▶ **Data for analysis**
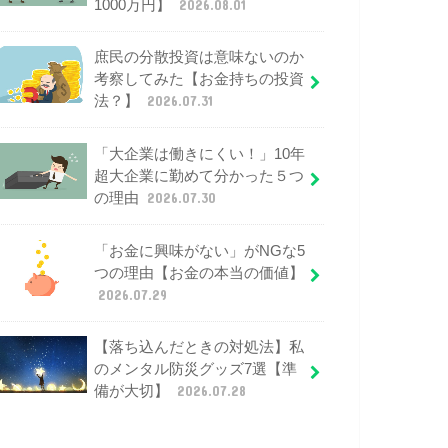
1000万円】
2026.08.01
庶民の分散投資は意味ないのか
考察してみた【お金持ちの投資
法？】
2026.07.31
「大企業は働きにくい！」10年
超大企業に勤めて分かった５つ
の理由
2026.07.30
「お金に興味がない」がNGな5
つの理由【お金の本当の価値】
2026.07.29
【落ち込んだときの対処法】私
のメンタル防災グッズ7選【準
備が大切】
2026.07.28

▶ **What you have to do**
Can you print the text lines from the records above word for word, leaving the pictures out?

▶ **Exercise response**
1000万円】
2026.08.01
庶民の分散投資は意味ないのか
考察してみた【お金持ちの投資
法？】
2026.07.31
「大企業は働きにくい！」10年
超大企業に勤めて分かった５つ
の理由
2026.07.30
「お金に興味がない」がNGな5
つの理由【お金の本当の価値】
2026.07.29
【落ち込んだときの対処法】私
のメンタル防災グッズ7選【準
備が大切】
2026.07.28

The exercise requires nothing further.